▶ _CHECK YOUR UNDERSTANDING_
[1] In the article on teaching children about money, why does it recommend giving a child an allowance? Answer in one to three sentences.
[2] Continue the article on teaching children about money from the end of its third tip.

▶ _DOCUMENT SEGMENT_
- Opening Delimiter -

7 Ways to Teach Your Child About Money

Contributor: James Larter

Financial education is a subject that is not often taught in schools. Yet it is one of the most important skills one can have right throughout life. It is crucial to start teaching your children as early as possible about money. On average, children adopt their money habits at seven years old. Here are seven tips to get them started on the road to financial savviness:

1)  Get them involved from the start

As with any skill that children learn, it is important for them to get involved and learn for themselves. They will learn from their mistakes and take these lessons through life. Show them the different prices of items at the grocery store and let them make an informed choice about which item(s) they should purchase. Show them how purchasing one item means you may not be able to buy something else. They will start to build an understanding of money using this methodology.

2)  Give them an allowance

Giving your child an allowance provides them with a measure of financial freedom. The amount that you choose to give them is up to you and you can then set the boundaries for future purchases (you can choose to give them a higher allowance as they grow up but then explain that you will make fewer purchases for them). This will provide them with the power and ability to make financial decisions about how they wish to spend their money. You can then teach them about the benefits of the next tip.

3)  Teach them about saving money

Give your child a piggy bank and let them see how their savings add up. Offer them incentives for them to save their money from the tooth fairy (tell them if they keep their $5 for three months then you will add an extra $1 to their piggy bank). They will get excited seeing their money grow and planning what to spend it on. You will quickly see a switch from instant gratification to a more measured approach to how they treat their money.

- Closing Delimiter -

▶ _SUPPLIED INFORMATION_
- Opening Delimiter -

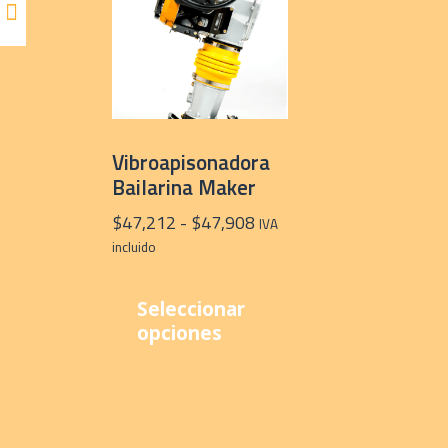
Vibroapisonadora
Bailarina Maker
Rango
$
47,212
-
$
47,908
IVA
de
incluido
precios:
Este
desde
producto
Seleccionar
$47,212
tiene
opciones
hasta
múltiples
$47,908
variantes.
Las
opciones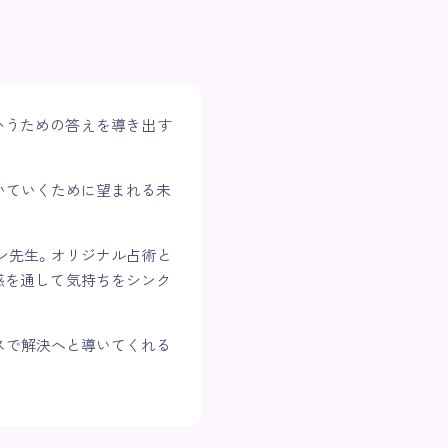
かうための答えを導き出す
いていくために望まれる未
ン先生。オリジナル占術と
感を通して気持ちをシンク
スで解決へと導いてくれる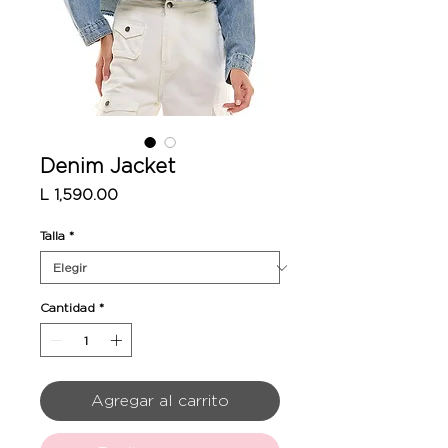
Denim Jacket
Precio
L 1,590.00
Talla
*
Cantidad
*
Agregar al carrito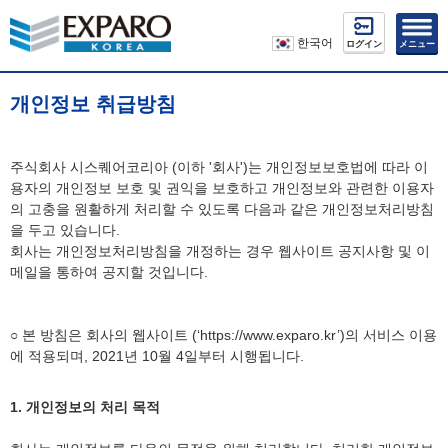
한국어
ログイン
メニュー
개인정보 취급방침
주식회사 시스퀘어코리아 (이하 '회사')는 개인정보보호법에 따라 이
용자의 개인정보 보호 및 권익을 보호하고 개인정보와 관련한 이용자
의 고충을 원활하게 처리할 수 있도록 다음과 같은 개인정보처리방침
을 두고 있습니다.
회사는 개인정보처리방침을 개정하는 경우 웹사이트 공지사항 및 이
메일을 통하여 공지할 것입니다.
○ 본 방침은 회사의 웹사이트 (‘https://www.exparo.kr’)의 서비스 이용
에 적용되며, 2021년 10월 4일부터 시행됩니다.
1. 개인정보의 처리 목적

- Closing Delimiter -
- Opening Delimiter -

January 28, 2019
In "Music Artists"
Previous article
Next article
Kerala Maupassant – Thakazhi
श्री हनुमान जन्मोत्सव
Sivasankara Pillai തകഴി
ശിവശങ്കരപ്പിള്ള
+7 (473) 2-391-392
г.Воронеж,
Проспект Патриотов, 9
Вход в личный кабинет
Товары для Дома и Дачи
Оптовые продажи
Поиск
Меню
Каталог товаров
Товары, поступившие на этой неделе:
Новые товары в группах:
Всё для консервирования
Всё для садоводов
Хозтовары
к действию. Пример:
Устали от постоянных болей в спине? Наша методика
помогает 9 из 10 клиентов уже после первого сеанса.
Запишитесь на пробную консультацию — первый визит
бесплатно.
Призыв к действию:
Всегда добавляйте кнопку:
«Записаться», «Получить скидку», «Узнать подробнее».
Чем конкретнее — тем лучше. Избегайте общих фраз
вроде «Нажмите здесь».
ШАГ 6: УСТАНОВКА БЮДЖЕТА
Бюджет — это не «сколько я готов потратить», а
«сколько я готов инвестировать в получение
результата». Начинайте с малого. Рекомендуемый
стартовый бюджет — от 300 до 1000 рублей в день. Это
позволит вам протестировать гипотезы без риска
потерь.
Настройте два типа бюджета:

- Closing Delimiter -
- Opening Delimiter -

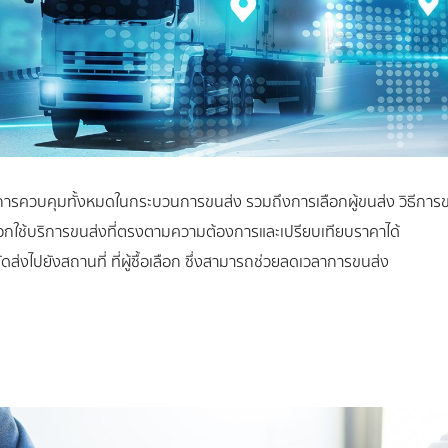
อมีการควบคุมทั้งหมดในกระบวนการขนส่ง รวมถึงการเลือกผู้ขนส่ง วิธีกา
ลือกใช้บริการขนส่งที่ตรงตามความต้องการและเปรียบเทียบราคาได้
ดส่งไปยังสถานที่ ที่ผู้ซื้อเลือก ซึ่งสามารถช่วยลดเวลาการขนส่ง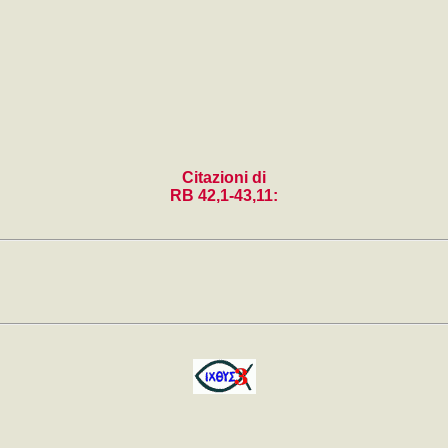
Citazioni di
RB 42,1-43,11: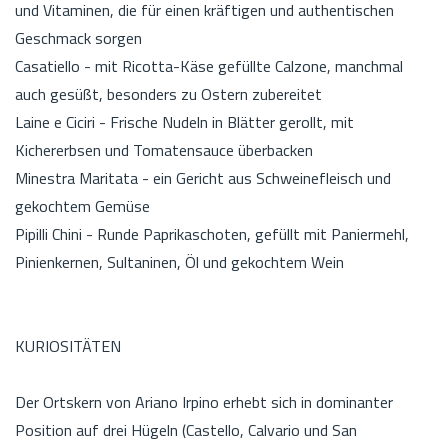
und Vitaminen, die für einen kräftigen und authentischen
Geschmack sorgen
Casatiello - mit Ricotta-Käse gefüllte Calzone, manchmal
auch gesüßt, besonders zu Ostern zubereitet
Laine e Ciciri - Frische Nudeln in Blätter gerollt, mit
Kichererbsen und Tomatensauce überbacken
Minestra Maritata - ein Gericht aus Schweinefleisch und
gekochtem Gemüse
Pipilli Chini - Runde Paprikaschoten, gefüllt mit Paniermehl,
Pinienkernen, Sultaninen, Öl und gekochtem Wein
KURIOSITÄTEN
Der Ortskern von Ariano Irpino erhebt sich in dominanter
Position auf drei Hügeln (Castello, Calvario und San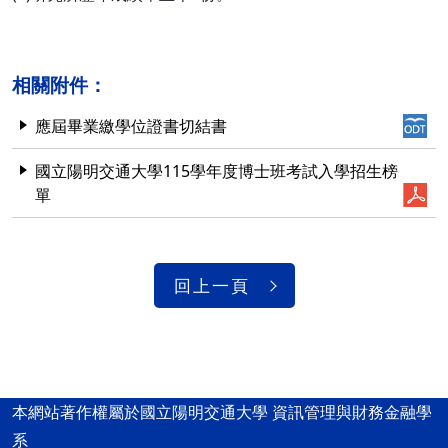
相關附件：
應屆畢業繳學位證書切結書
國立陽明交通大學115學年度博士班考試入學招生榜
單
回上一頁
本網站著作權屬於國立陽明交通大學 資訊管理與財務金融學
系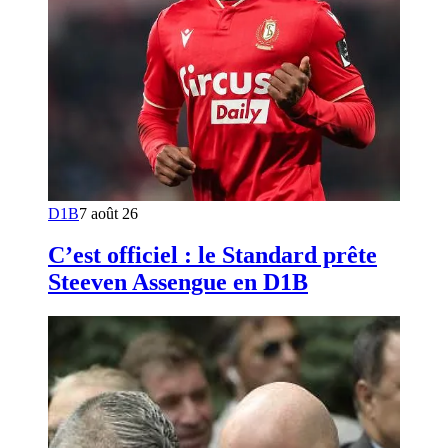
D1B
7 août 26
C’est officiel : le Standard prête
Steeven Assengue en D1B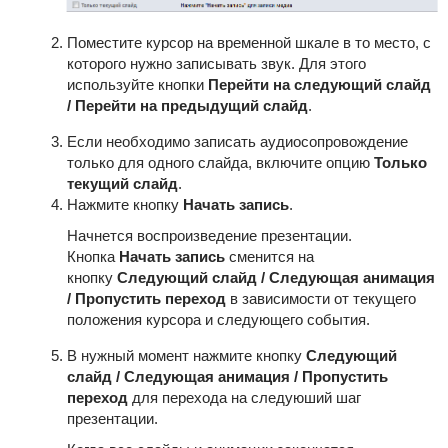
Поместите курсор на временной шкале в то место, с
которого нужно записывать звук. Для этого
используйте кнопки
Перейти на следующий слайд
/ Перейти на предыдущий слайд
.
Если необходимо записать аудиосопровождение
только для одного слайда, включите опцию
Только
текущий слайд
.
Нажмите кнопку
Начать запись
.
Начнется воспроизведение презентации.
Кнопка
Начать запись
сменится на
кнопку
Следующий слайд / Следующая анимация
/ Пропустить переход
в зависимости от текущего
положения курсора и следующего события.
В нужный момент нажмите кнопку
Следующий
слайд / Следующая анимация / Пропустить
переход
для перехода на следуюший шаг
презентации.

- Closing Delimiter -

▶ _EXERCISE RESULTS_
[1] An allowance gives the child a measure of financial freedom. It also gives them the power and ability to make their own decisions about how they want to spend their money.

[2]
4)  Teach them about taxes, medical insurance, 401K employer contributions, etc.

If your child starts to receive an allowance in return for chores that must be completed around the house – cleaning their room, doing the dishes, laundry, mowing the lawn/landscaping, taking out the garbage/recycling, vacuuming, etc., – you can teach them that just as with any other job, there will be taxes, medical insurance costs, 401K contributions (and since you’re your child’s “employer”, provide him/her with an employer 401K “match”), etc., taken out of the “paycheck”. There are online templates that one can download and edit to create an “allowance paystub” that will take taxes and other pre-and post-tax costs out of the allowance “paycheck”.

5)  Introduce budgeting

It’s important that children understand how to budget. This will help them to understand why you can’t buy them everything they ask for each and every month. Explain the concepts of income and expenditure and show them some of the expenses you must pay for every month. You can then introduce the concept of disposable income and explain that this is the money left with which to make those “fun” purchases.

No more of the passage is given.